> TEXTE À LIRE:

Après avoir lu le roman Les Androïdes rêvent-ils de moutons électriques?, de Philip K. Dick, j'ai eu envie de revoir le film. Après avoir vu le film et avoir constaté les libertés prises avec l'œuvre originelle, j'ai eu envie de me mettre dans la peau de Ridley Scott, le réalisateur du film, ainsi que des deux scénaristes Hampton Fancher et David Peoples. Attention, article bourré de spoilers!
Ça ne va pas être un projet facile à adapter à cause de la dimension psychologique du roman. Les Androïdes rêvent-ils de moutons électriques? est un roman de SF avec une vision du futur très aboutie. Mais qu'est-ce qui nous fascine vraiment là-dedans?
Le pitch, à la base, c'est un chasseur de primes qui part à la chasse d'androïdes. Mais il y a aussi un autre point de vue que celui du chasseur de primes, Rick Deckard. Celui de John Isidore, la tête de poulet comme l'appelle Philip K. Dick. Le simple d'esprit, qui ne l'est d'ailleurs pas tant que ça. On se demande même s'il est vraiment simple d'esprit, ou si c'est juste un complexe qu'il a. Un personnage qui met l'accent sur la psychologie. Toujours très compliqué à adapter, ça.
Le couple que forme Deckard avec sa femme Iran met aussi l'accent sur la psychologie. Et le fait que le couple possède un mouton électrique, la volonté du héros de s'acheter un véritable animal vivant, là on est dans la vision SF, l'évolution sociétale. Avec les boîtes d'empathie, aussi. Là, ça devient carrément mystique voire religieux, cette possibilité de fusionner ses pensées avec la population entière. Et ce personnage mystique, ce prophète ou faux prophète qui balance des pierres sur les gens...
Il y a le côté post apocalyptique du roman aussi. La poussière radioactive qui s'infiltre partout et qui rend les gens débiles. Ou qui leur abaisse le Q.I. A des gens comme Isidore.
Le public, tout ça, ça risque de lui passer au-dessus de la tête. Bon, le côté post apocalyptique, on peut le rendre visuellement. Les animaux, ont peut y faire allusion de manière discrète. La religion et le mysticisme, franchement, faut laisser tomber. Mais c'est quoi, à la base, ce bouquin? Qu'est-ce qui nous fascine là-dedans?

> EXTRAIT DE DONNÉES:

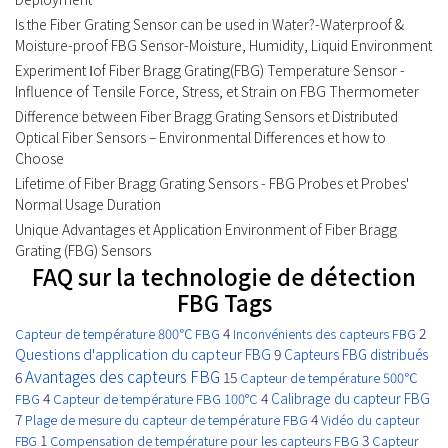
Is the Fiber Grating Sensor can be used in Water?-Waterproof &
Moisture-proof FBG Sensor-Moisture, Humidity, Liquid Environment
Experiment Ⅰof Fiber Bragg Grating(FBG) Temperature Sensor -
Influence of Tensile Force, Stress, et Strain on FBG Thermometer
Difference between Fiber Bragg Grating Sensors et Distributed
Optical Fiber Sensors – Environmental Differences et how to
Choose
Lifetime of Fiber Bragg Grating Sensors - FBG Probes et Probes'
Normal Usage Duration
Unique Advantages et Application Environment of Fiber Bragg
Grating (FBG) Sensors
FAQ sur la technologie de détection
FBG Tags
4
2
Capteur de température 800℃ FBG
Inconvénients des capteurs FBG
Questions d'application du capteur FBG
9
Capteurs FBG distribués
Avantages des capteurs FBG
6
15
Capteur de température 500℃
4
4
Calibrage du capteur FBG
FBG
Capteur de température FBG 100°C
7
4
Plage de mesure du capteur de température FBG
Vidéo du capteur
1
3
FBG
Compensation de température pour les capteurs FBG
Capteur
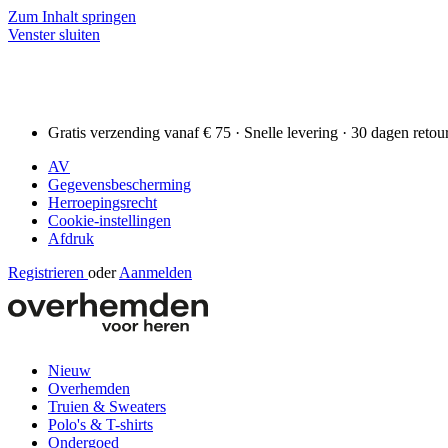
Zum Inhalt springen
Venster sluiten
Gratis verzending vanaf € 75 · Snelle levering · 30 dagen retou
AV
Gegevensbescherming
Herroepingsrecht
Cookie-instellingen
Afdruk
Registrieren
oder
Aanmelden
Nieuw
Overhemden
Truien & Sweaters
Polo's & T-shirts
Ondergoed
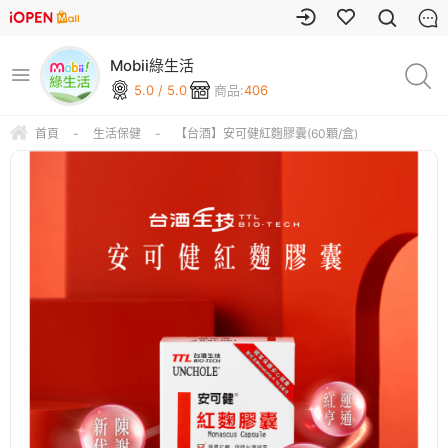
Mobii綠生活
5.0 / 5.0
商品:
406
首頁
-
生活保健
-
【台酒】安可健紅麴膠囊(60顆/盒)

> QUESTIONS DE COMPRÉHENSION:
- A) D'après le texte à lire, comment s'appelle la femme de Deckard ?
- B) Dans les entrées, recopiez le passage qui va du début jusqu'à la ligne contenant « Inconvénients des capteurs FBG », celle-ci comprise, en remplaçant « Unique Advantages » par « Main Advantages » sans rien changer d'autre. Ne reproduisez pas les images.

> CORRIGÉ:
- A) Iran.

- B)
Is the Fiber Grating Sensor can be used in Water?-Waterproof &
Moisture-proof FBG Sensor-Moisture, Humidity, Liquid Environment
Experiment Ⅰof Fiber Bragg Grating(FBG) Temperature Sensor -
Influence of Tensile Force, Stress, et Strain on FBG Thermometer
Difference between Fiber Bragg Grating Sensors et Distributed
Optical Fiber Sensors – Environmental Differences et how to
Choose
Lifetime of Fiber Bragg Grating Sensors - FBG Probes et Probes'
Normal Usage Duration
Main Advantages et Application Environment of Fiber Bragg
Grating (FBG) Sensors
FAQ sur la technologie de détection
FBG Tags
4
2
Capteur de température 800℃ FBG
Inconvénients des capteurs FBG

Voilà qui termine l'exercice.